— DATASET CONTENT —
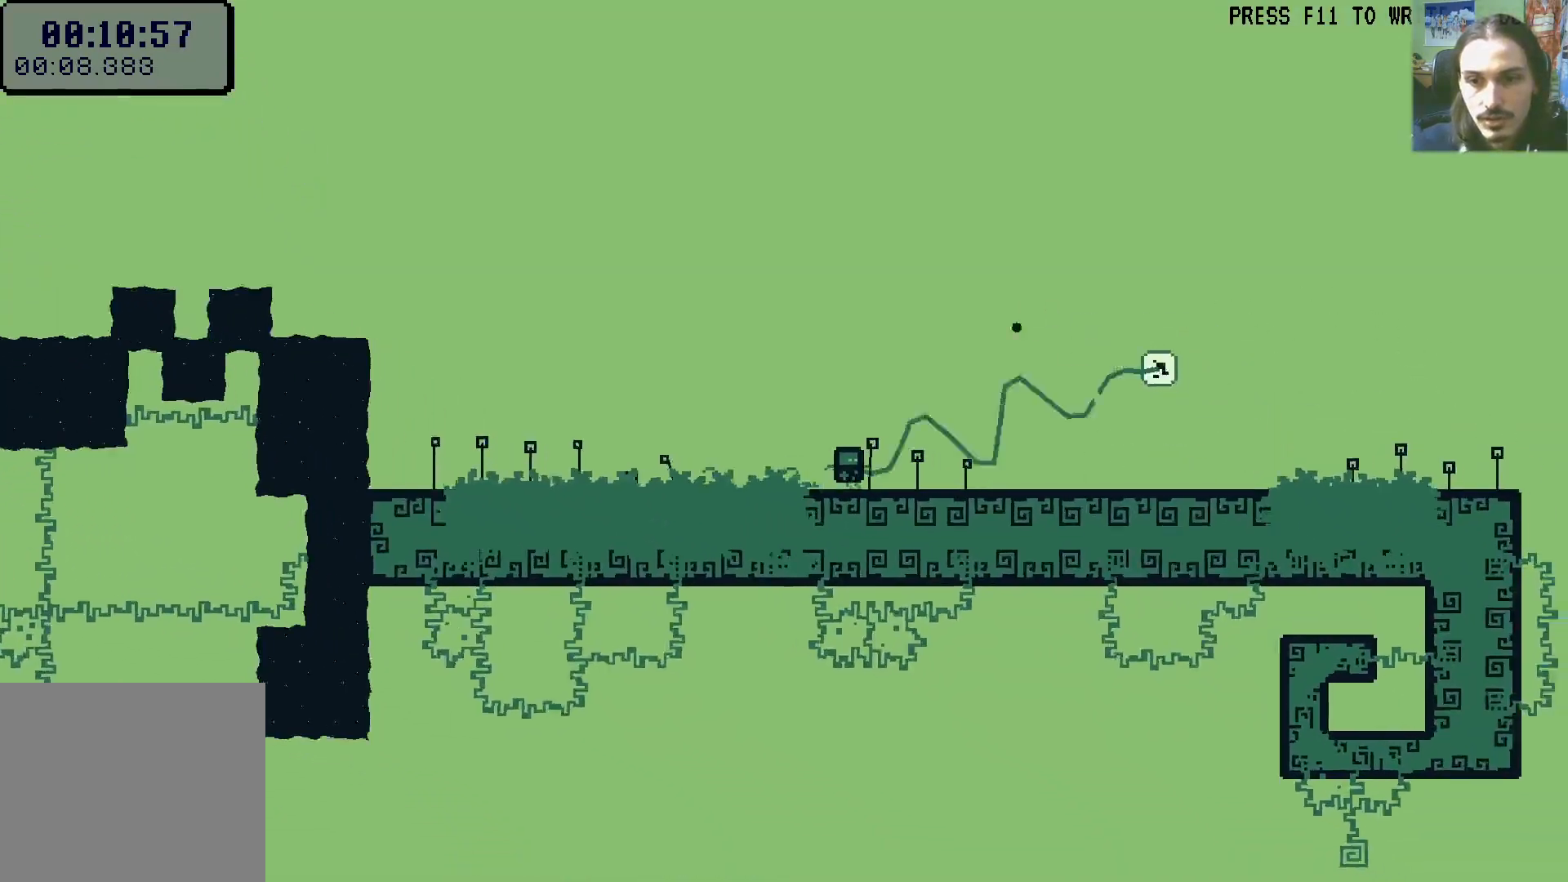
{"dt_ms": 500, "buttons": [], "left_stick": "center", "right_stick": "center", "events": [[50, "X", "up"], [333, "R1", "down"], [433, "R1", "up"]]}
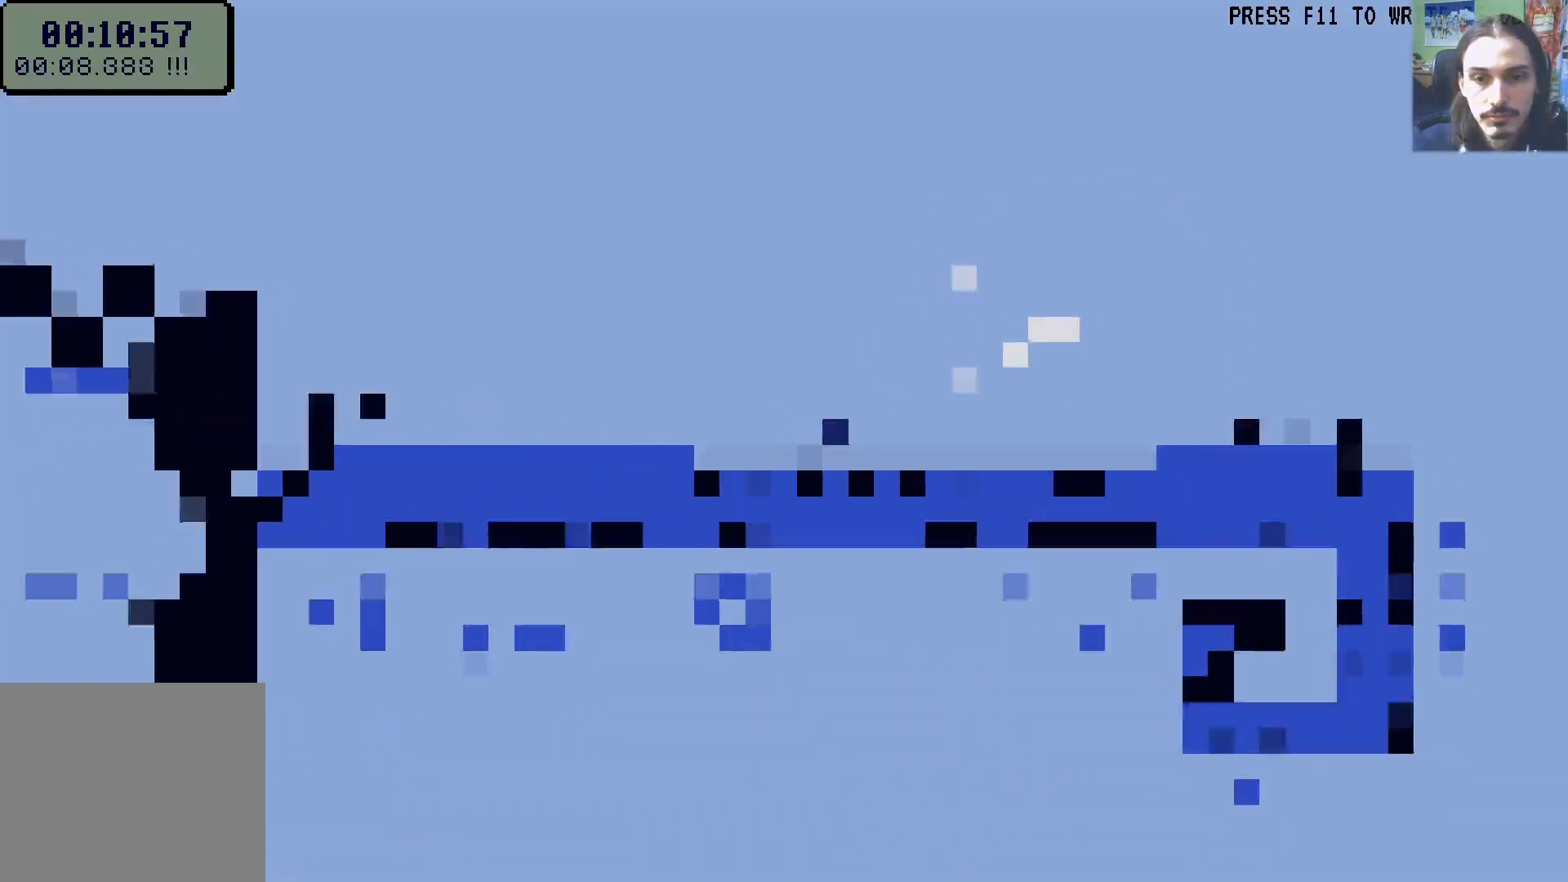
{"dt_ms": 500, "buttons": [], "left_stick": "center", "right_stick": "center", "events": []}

* * *

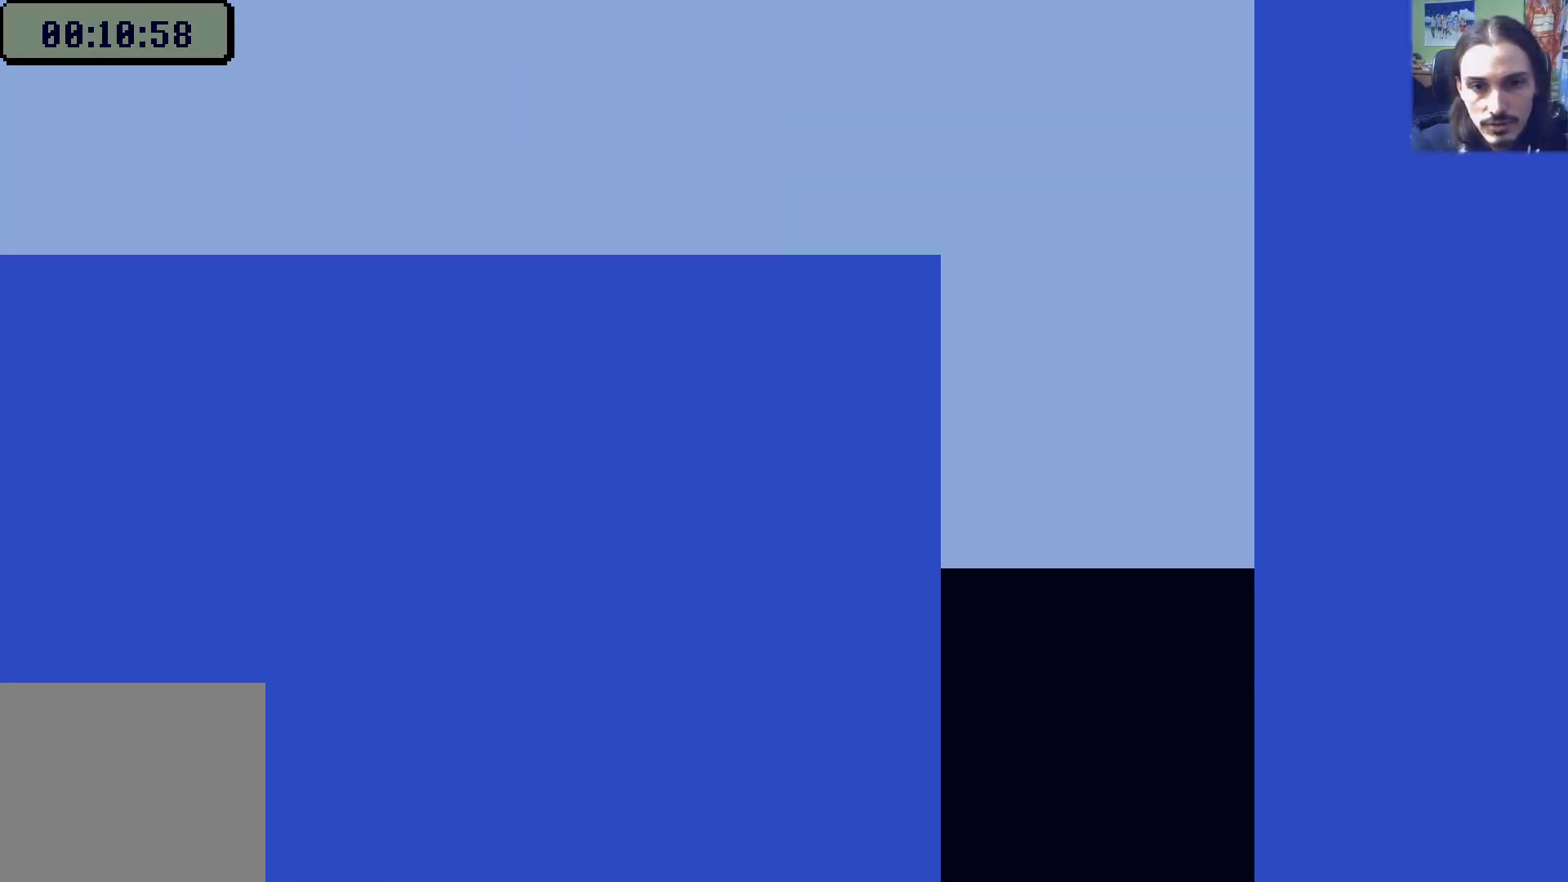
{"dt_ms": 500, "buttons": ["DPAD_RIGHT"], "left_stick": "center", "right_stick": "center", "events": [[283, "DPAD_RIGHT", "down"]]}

— WORK TO COMPLETE —
Pull out all lines containing the word "down" from the entries above.

— SOLUTION TO THIS EXERCISE —
{"dt_ms": 500, "buttons": [], "left_stick": "center", "right_stick": "center", "events": [[50, "X", "up"], [333, "R1", "down"], [433, "R1", "up"]]}
{"dt_ms": 500, "buttons": ["DPAD_RIGHT"], "left_stick": "center", "right_stick": "center", "events": [[283, "DPAD_RIGHT", "down"]]}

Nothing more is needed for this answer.